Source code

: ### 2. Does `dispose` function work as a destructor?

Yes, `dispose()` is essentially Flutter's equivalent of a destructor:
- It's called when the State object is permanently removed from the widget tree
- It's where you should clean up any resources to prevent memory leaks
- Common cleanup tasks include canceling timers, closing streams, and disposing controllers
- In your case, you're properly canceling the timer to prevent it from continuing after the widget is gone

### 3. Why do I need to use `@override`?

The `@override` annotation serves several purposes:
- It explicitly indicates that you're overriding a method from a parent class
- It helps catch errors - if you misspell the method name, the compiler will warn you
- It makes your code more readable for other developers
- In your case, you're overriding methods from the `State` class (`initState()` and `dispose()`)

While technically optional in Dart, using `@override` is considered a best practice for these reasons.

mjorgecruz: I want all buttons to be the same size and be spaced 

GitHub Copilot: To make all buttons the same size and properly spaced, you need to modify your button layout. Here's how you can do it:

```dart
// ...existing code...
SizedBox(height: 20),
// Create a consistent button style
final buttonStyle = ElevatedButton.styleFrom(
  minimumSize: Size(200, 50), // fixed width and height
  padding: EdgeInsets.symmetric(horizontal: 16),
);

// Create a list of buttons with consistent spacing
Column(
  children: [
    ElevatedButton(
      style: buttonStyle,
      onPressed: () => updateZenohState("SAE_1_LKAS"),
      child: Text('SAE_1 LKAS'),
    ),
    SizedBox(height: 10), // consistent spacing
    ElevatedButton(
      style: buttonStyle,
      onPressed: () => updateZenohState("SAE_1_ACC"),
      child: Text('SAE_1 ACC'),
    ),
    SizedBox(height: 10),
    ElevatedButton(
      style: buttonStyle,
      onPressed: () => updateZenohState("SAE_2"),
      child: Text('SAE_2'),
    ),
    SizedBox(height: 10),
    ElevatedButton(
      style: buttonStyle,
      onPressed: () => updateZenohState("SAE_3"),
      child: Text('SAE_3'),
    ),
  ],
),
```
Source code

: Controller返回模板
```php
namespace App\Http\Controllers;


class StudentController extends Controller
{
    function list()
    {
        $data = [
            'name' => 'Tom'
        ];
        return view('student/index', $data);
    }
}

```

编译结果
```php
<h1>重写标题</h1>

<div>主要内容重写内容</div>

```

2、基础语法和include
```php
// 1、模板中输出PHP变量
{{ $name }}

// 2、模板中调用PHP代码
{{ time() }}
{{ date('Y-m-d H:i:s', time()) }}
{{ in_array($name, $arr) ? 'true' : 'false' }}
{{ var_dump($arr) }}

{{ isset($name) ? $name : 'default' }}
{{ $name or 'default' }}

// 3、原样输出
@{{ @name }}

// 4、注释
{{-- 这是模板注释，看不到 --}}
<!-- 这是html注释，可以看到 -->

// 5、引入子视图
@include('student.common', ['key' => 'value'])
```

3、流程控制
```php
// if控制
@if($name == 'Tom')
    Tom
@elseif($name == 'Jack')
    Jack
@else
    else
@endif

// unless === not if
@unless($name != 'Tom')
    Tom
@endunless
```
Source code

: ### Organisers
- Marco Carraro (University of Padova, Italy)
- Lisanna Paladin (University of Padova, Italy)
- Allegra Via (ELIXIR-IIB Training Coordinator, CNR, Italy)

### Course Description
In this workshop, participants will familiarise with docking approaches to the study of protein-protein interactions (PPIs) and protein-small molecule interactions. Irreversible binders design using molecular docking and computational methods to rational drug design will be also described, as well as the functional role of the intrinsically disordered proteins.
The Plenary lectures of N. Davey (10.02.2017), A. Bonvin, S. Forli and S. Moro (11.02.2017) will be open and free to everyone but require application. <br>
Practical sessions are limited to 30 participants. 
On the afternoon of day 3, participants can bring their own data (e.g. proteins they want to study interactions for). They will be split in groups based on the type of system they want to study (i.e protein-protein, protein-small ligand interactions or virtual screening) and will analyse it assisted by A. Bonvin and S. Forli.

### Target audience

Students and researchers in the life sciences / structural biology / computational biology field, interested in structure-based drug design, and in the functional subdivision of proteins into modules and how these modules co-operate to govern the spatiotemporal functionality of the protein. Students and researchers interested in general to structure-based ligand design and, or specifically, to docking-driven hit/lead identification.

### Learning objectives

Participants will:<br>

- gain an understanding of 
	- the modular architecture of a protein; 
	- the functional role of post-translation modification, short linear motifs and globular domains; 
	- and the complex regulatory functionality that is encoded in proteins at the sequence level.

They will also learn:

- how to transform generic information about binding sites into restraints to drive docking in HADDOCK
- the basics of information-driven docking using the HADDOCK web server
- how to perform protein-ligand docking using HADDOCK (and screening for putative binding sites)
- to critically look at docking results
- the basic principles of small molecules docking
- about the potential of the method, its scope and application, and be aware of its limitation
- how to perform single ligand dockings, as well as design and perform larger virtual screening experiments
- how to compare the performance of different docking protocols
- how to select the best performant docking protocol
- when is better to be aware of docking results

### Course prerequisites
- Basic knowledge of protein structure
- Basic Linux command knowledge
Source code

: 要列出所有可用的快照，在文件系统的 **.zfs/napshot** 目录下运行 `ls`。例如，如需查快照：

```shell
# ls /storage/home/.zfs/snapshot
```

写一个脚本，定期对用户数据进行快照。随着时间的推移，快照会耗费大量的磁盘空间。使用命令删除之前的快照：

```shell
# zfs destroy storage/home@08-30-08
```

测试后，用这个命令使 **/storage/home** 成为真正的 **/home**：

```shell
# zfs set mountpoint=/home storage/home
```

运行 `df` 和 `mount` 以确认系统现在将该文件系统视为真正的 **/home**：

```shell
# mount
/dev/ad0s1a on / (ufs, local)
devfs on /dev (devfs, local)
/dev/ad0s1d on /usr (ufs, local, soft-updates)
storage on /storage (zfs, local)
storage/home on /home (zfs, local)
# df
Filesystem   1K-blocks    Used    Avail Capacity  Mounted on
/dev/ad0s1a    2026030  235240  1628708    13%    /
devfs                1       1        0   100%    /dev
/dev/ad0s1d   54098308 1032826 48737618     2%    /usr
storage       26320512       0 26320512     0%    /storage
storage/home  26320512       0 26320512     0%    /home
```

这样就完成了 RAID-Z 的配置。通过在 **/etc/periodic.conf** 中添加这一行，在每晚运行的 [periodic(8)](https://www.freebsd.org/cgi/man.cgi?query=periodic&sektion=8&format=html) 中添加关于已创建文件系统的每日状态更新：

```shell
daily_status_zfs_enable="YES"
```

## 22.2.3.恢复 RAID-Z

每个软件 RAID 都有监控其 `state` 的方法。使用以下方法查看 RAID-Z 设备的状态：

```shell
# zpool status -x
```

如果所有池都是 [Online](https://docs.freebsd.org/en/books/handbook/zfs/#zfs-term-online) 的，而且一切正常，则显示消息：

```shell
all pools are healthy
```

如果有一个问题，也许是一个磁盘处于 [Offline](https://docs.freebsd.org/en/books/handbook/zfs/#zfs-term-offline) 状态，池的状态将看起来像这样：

....

--- WHAT THE TASK ASKS ---
What is needed is a copy of every line above in which "default" appears.

--- RESPONSE TO THIS TASK ---
{{ isset($name) ? $name : 'default' }}
{{ $name or 'default' }}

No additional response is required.